- Born: April 6, 1951
- Died: August 15, 2012 (aged 61)
- Education: Virginia Tech Northwestern University
- Scientific career
- Workplaces: Genentech Heartport Scios Myrexis

= Richard B. Brewer =

American businessman

Richard Brooke Brewer (April 6, 1951 – August 15, 2012) was a biotechnology and pharmaceutical industry executive. At the time of his death in 2012, he was president and chief executive officer of Myrexis, which he had joined in May 2012.

==Education==
Brewer received a bachelor of science from Virginia Tech in 1974 and an MBA from Northwestern University in 1984.

==Career==
From 1984 to 1995, Brewer was the senior vice president of sales and marketing and later the senior vice president of Genentech Europe and Canada. Brewer was then the chief operating officer of Heartport from 1996 to 1998.

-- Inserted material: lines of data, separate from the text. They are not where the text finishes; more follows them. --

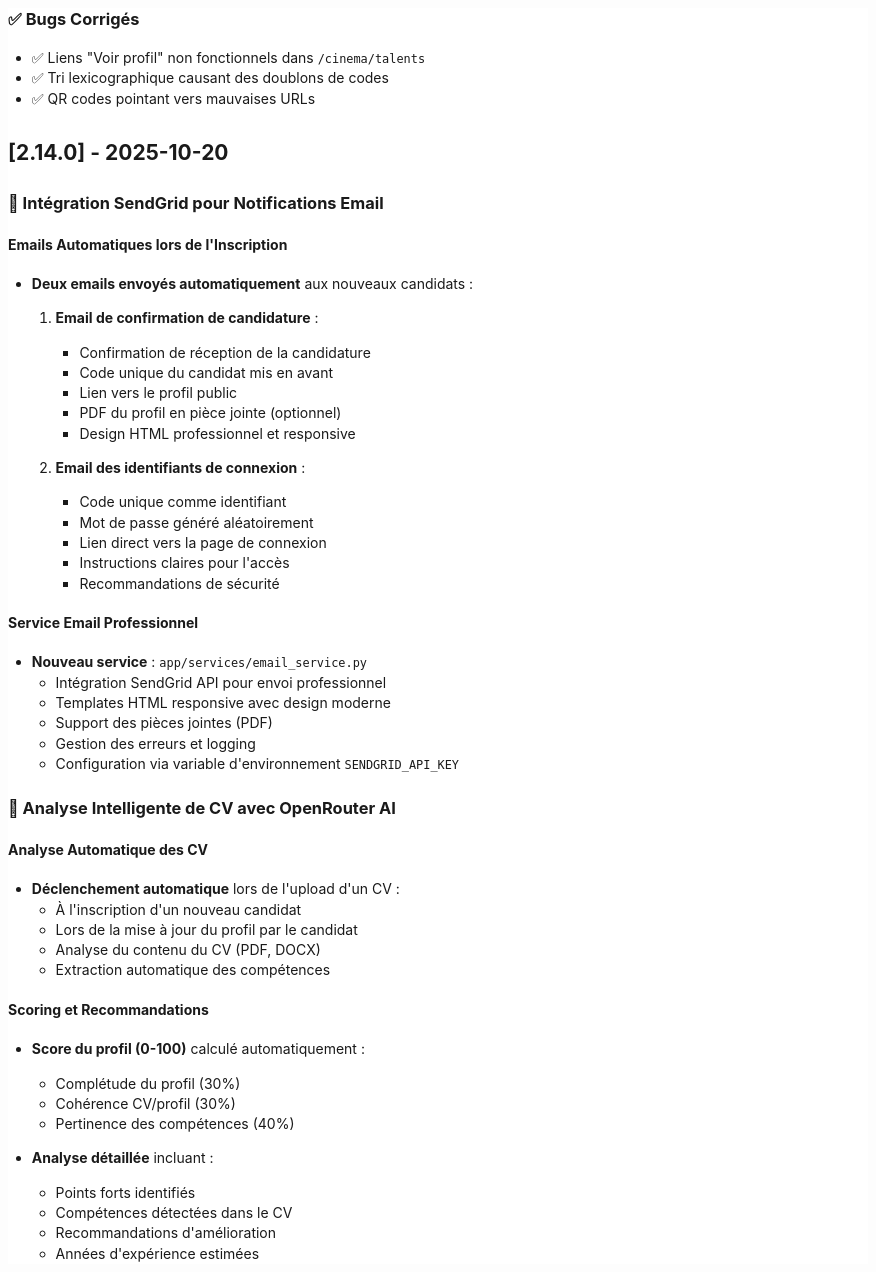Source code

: ### ✅ Bugs Corrigés
- ✅ Liens "Voir profil" non fonctionnels dans `/cinema/talents`
- ✅ Tri lexicographique causant des doublons de codes
- ✅ QR codes pointant vers mauvaises URLs

## [2.14.0] - 2025-10-20

### 📧 Intégration SendGrid pour Notifications Email

#### Emails Automatiques lors de l'Inscription
- **Deux emails envoyés automatiquement** aux nouveaux candidats :
  1. **Email de confirmation de candidature** :
     - Confirmation de réception de la candidature
     - Code unique du candidat mis en avant
     - Lien vers le profil public
     - PDF du profil en pièce jointe (optionnel)
     - Design HTML professionnel et responsive
  
  2. **Email des identifiants de connexion** :
     - Code unique comme identifiant
     - Mot de passe généré aléatoirement
     - Lien direct vers la page de connexion
     - Instructions claires pour l'accès
     - Recommandations de sécurité

#### Service Email Professionnel
- **Nouveau service** : `app/services/email_service.py`
  - Intégration SendGrid API pour envoi professionnel
  - Templates HTML responsive avec design moderne
  - Support des pièces jointes (PDF)
  - Gestion des erreurs et logging
  - Configuration via variable d'environnement `SENDGRID_API_KEY`

### 🤖 Analyse Intelligente de CV avec OpenRouter AI

#### Analyse Automatique des CV
- **Déclenchement automatique** lors de l'upload d'un CV :
  - À l'inscription d'un nouveau candidat
  - Lors de la mise à jour du profil par le candidat
  - Analyse du contenu du CV (PDF, DOCX)
  - Extraction automatique des compétences

#### Scoring et Recommandations
- **Score du profil (0-100)** calculé automatiquement :
  - Complétude du profil (30%)
  - Cohérence CV/profil (30%)
  - Pertinence des compétences (40%)
  
- **Analyse détaillée** incluant :
  - Points forts identifiés
  - Compétences détectées dans le CV
  - Recommandations d'amélioration
  - Années d'expérience estimées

In 1998, he became the president and chief executive officer of Scios, a position he held until 2004. In 2001, he was diagnosed with multiple myeloma, a form of blood cancer. He was the managing partner of Crest Asset Management from 2003 to 2009.

In his career, Brewer guided development and commercialization of breakthrough drugs including human growth hormone for children's growth disorders; the first new drug in 30 years for cystic fibrosis; the first new drug in over a decade for heart failure; clot-busting drugs for heart attacks and strokes; and other drugs and devices for cancer and heart disease.

He served on the board of directors of several companies, including SRI International. At the time of his death, he was chairman of the board of ARCA biopharma and Dendreon Corporation, and was executive chairman of Nile Therapeutics.